Joe Michaels
Diamond
- Joined
- Apr 3, 2004
- Location
- Shandaken, NY, USA
A buddy of mine who is a retired mechanical engineer with years at sea and in shipyards was lamenting his lack of knowledge about recip steam power. I emailed him "McAndrew's Hymn"- an epic poem about a Scottish chief engineer on a steam powered vessel. While my buddy was digesting that poem, I remembered another work on the same subject. It is called "McAndrew's Floating School". It is a story about four marine fireman in the coal shovelling days who want to get ahead and become licensed marine engineers. They ask their chief engineer, aptly named McAndrew, to tutor them. The chief does so and it is more than a story, but an actual technical work putting marine engineering subjects such as basic physics and thermodynamics, strength of materials (as per around 1900), boiler design (Scotch Marine Boilers) including seams, bracing and staying, steam engines and valve gear, bearings and lubrication, steam condensers, auxiliaries, boiler water chemistry, and that then-new thing: dynamos and electricity. It also gets into the duties of a marine engineer and handling various conditions while at sea.
Needless to say, I think it is a great old book. It is an easy read for those of us who appreciate old time steam power, and offers some insight into the life and times of marine firemen and similar types who worked their way up. McAndrew is described as having "worked up from the bunkers", though he did serve an apprenticeship in a machine shop or boiler shop ashore, and did take night classes in engineering at Cooper Union (a famous old school in NYC).
The bigger picture is that of an era when a person could study and advance without having degrees from recognized schools. It is also the bigger picture of an era when people studied on their own to advance in the workplace rather than spending their off-time on mindless things like watching television, going to shopping malls, or hanging out in sports bars.
The poem and the book are both tributes to our Scottish brethren- considered the leaders in steam engineering back in the day. As I re-read the poem, which is written in a something of a Scottish dialect of English, and as I read the book, I thought of members of this 'board who hail from bonnie Scotland. Call me a bit of a mush-head. The other interesting thing is that, some 10 years earlier, when I put together a text for the Steam Power 101 course at Hanford Mills, I wrote a course manual which was not unlike the syllabus in "McAndrew's Floating School". When I stumbled upon "McAndrew's Floating School" as an on-line read, I was pleased to realize I had "re=invented the wheel" to some extent with the course book I had prepared. When I teach "Steam Power 101" at Hanford Mills, it is a short course, but the idea is much the same as is my approach.

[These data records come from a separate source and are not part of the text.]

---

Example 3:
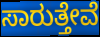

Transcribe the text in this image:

ಸಾರುತ್ತೇವೆ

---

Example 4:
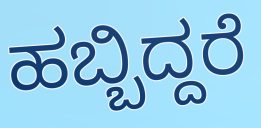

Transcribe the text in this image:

ಹಬ್ಬಿದ್ದರೆ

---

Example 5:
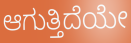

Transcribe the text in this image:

ಆಗುತ್ತಿದೆಯೇ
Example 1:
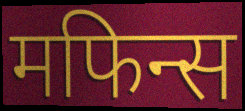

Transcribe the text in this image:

मफिन्स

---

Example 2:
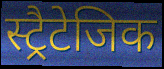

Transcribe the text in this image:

स्ट्रैटेजिक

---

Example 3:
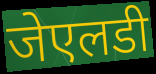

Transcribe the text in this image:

जेएलडी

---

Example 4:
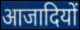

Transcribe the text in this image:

आजादियों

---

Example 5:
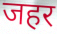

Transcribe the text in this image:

जहर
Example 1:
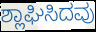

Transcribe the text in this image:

ಶ್ಲಾಘಿಸಿದವು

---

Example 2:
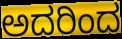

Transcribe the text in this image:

ಅದರಿಂದ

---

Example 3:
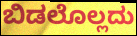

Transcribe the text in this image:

ಬಿಡಲೊಲ್ಲದು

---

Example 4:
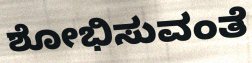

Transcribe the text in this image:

ಶೋಭಿಸುವಂತೆ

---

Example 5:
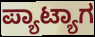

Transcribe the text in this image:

ಪ್ಯಾಟ್ಯಾಗ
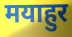
मयाहुर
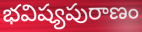
భవిష్యపురాణం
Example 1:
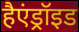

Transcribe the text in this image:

हैएंड्रॉइड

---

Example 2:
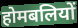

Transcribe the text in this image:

होमबलियों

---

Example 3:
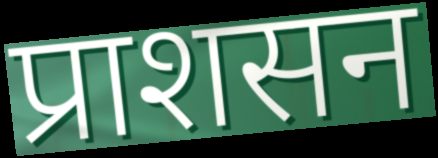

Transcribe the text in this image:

प्राशसन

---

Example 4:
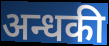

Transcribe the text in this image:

अन्धकी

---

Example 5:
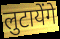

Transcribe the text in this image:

लुटायेंगे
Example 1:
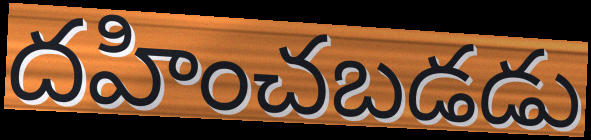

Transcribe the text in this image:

దహించబడడు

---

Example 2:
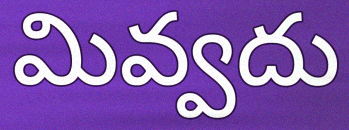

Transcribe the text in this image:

మివ్వదు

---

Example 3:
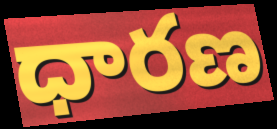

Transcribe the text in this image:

ధారణ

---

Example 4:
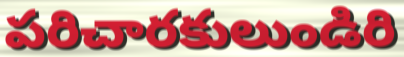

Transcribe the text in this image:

We have a lot of fun and good times in the course, since no one is under the gun to get up from the coal scoop and slice bar as the boys in the story were.
As I said, both are great reads, and without sounding schmaltzy (Yiddish expression for chicken fat, or dripping with mawkish sentiments), I felt a sense of kinship with many of the good folks who are members, or participate on this 'board. Were we all in close reach, I'd reserve a picnic grove or banquet room and stand everyone to a good feed and get-together. Funny how a re-read of an old work or two can have that effect on me.

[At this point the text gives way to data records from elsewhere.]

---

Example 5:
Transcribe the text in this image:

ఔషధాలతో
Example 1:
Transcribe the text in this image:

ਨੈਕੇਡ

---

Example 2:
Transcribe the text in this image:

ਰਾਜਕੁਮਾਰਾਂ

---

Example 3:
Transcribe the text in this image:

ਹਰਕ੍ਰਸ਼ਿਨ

Needless to say, I think it is a great old book. It is an easy read for those of us who appreciate old time steam power, and offers some insight into the life and times of marine firemen and similar types who worked their way up. McAndrew is described as having "worked up from the bunkers", though he did serve an apprenticeship in a machine shop or boiler shop ashore, and did take night classes in engineering at Cooper Union (a famous old school in NYC).
The bigger picture is that of an era when a person could study and advance without having degrees from recognized schools. It is also the bigger picture of an era when people studied on their own to advance in the workplace rather than spending their off-time on mindless things like watching television, going to shopping malls, or hanging out in sports bars.

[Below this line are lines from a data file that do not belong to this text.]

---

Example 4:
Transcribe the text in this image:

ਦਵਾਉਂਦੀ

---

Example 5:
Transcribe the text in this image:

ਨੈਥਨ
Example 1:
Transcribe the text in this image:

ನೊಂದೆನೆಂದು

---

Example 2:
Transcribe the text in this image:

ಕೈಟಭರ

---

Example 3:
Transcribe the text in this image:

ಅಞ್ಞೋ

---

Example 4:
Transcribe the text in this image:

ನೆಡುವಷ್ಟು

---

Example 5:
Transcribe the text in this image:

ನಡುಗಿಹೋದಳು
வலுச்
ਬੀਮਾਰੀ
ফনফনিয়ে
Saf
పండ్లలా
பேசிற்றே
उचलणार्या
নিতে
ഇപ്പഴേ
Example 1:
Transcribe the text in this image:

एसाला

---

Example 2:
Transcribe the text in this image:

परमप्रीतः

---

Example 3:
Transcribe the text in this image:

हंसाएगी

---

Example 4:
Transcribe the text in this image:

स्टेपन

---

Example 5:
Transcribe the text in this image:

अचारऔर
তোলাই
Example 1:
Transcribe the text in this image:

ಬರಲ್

The poem and the book are both tributes to our Scottish brethren- considered the leaders in steam engineering back in the day. As I re-read the poem, which is written in a something of a Scottish dialect of English, and as I read the book, I thought of members of this 'board who hail from bonnie Scotland. Call me a bit of a mush-head. The other interesting thing is that, some 10 years earlier, when I put together a text for the Steam Power 101 course at Hanford Mills, I wrote a course manual which was not unlike the syllabus in "McAndrew's Floating School". When I stumbled upon "McAndrew's Floating School" as an on-line read, I was pleased to realize I had "re=invented the wheel" to some extent with the course book I had prepared. When I teach "Steam Power 101" at Hanford Mills, it is a short course, but the idea is much the same as is my approach. We have a lot of fun and good times in the course, since no one is under the gun to get up from the coal scoop and slice bar as the boys in the story were.
As I said, both are great reads, and without sounding schmaltzy (Yiddish expression for chicken fat, or dripping with mawkish sentiments), I felt a sense of kinship with many of the good folks who are members, or participate on this 'board. Were we all in close reach, I'd reserve a picnic grove or banquet room and stand everyone to a good feed and get-together. Funny how a re-read of an old work or two can have that effect on me.